Kondisi ini, disebabkan tadi. Mudahnya akses remaja khususnya pada konten negatif, yang tidak diimbangi dengan edukasi terkait kesehatan reproduksi. Karena tidak dapat dipungkiri, ketika menikah diusia dini yang belum matang baik secara fisik, mental, dan juga finansial memiliki dampak yang sangat riskan. Mulai dari kesehatan reproduksi bahkan hingga kesehatan mental anak itu sendiri. Sehingga tak jarang, perkawinan anak berujung pada perceraian. Data terkait kasus perceraian menyebutkan, ditahun 2018 angka perceraian mengalami peningkatan menjadi 419.2 ribu dari tahun sebelumnya yang sekitar 374.5 ribu.

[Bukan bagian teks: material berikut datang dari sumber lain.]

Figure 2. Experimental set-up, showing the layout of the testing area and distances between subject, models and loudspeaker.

Masa Pandemi, KGBO Meningkat Hingga Hari Ini
Lima bulan terakhir, kegiatan sosial masyarakat berubah. Hampir 90% beralih menjadi kegiatan daring. Tidak menutup kemungkinan pada kekerasan seksual, yang juga menjadi massif belakangan. Pada pertengahan Juli 2020 ini, menurut DP3AK Jatim terjadu peningkatan kasus kekerasan seksual sebesar 41% dan kebanyakan berupa Kekerasan Berbasis Gender Online (KBGO). Salah satunya, lagi trending di hari ini kasus Gilang yang memakan banyak korban.
KBGO atau perundungan digital ini terjadi tidak hanya menimpa perempuan tapi siapa saja dpaat menjadi korban. Mulai dari hal sepele, body shamming di kolom komentar, victim blamming, bahkan pada tingkatan yang lebih parah adalah penyebaran video, konten, ean meme yang cenderung negatif dan mengarah pada pelecehan bagi perempuan maupun laki-laki.

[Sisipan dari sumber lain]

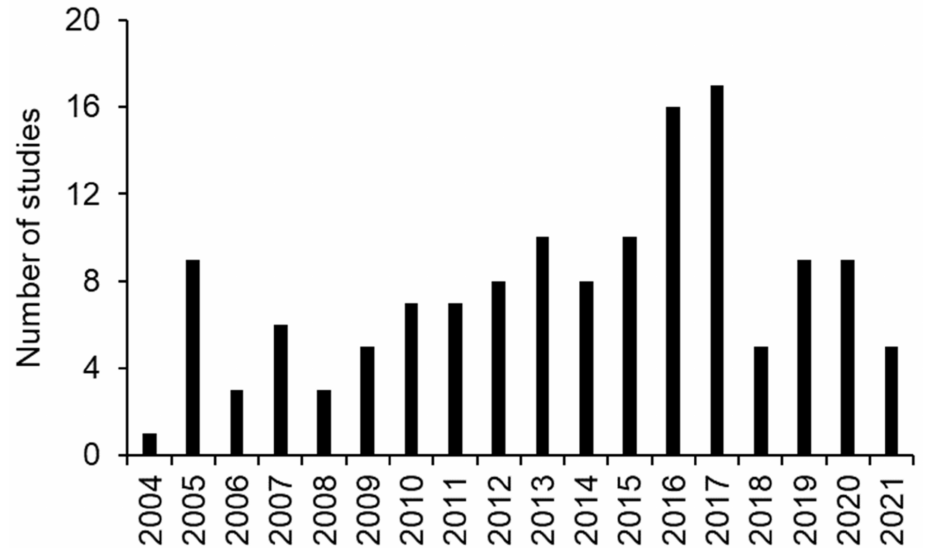
Figure 2. Number of completed clinical trials in TBI in each year from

Generasi millenial saat ini, sudah seharusnya menjadi agen Cyber Violence. Karena tidak dapat kita pungkiri bahwa negara belum sepenuhnya menjadikan perdamaian dan penghapusan kekerasan seksual sebagai skala prioritas, hal ini terbukti dengan dihapuskannya pembahasan RUU P-KS dari prolegnas tahun 2020.
Perlu ditekankan kembali, korban kekerasan seksual tidak melulu perempuan. Tapi siapa saja dapat berpeluang menjadi korban. Untuk itu gerakan feminis dianggap perlu untuk menjadi gerakan bersama dalam mendesak pemerintah untuk menaruh perhatian lebih terhadap kasus kekerasan seksual ini. Tidak hanya millenial, tapi kita harus mampu saling berkolaborasi dengan seluruh elemen untuk mengawal bersama pengarusutamaan gender dan juga pengentasan kekerasan seksual terlebih dimasa pandemi seperti sekarang.

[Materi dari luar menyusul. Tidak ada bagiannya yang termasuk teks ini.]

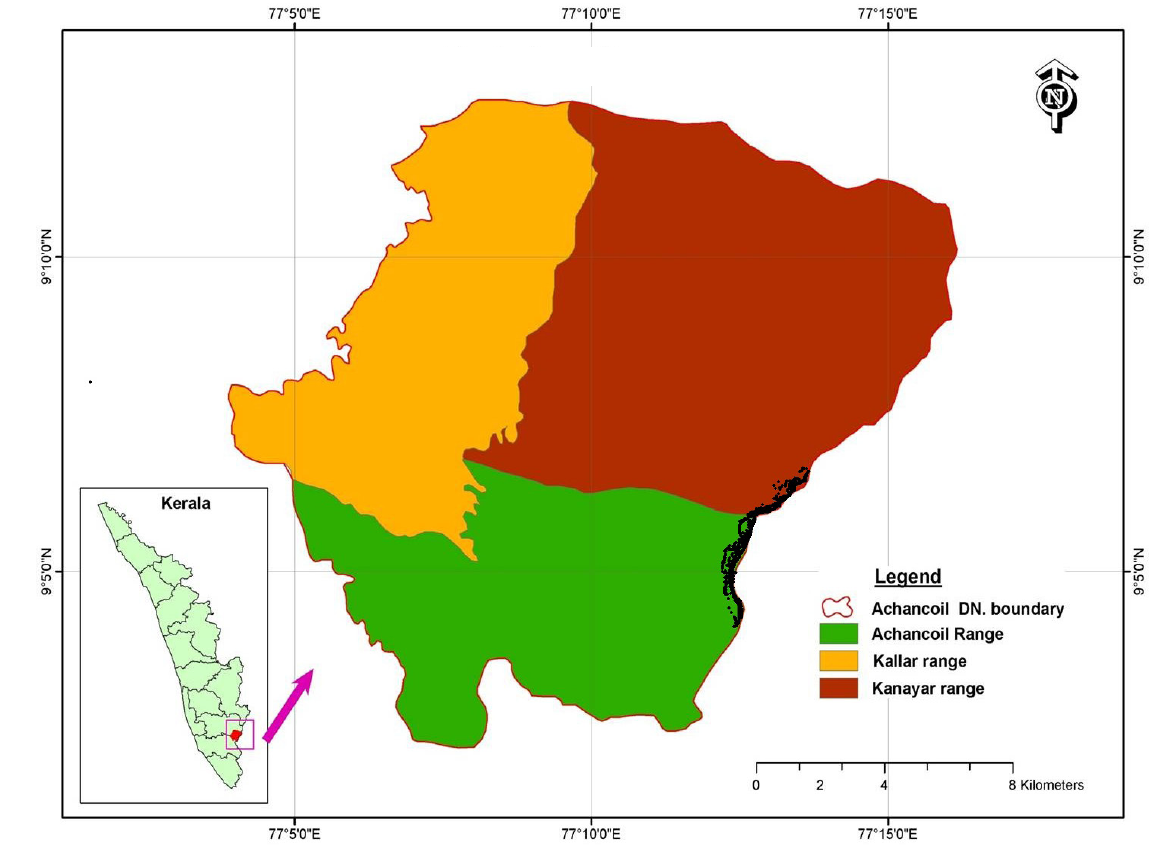
Figure 1. Kottavasal Hills marked in the map of Achancoil Forest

Kita harus tegas dan memberanikan diri dalam menanggapi dan melaporkan kasus-kasus pelecehan yang terjari disekitar kita. Agar pelaku jera, dan korban merasa aman dan terlindungi. Sehingga, nilai perdamaian dan kemanusiaan mampu disuarakan untuk terciptanya keharmonisan dalam kehidupan.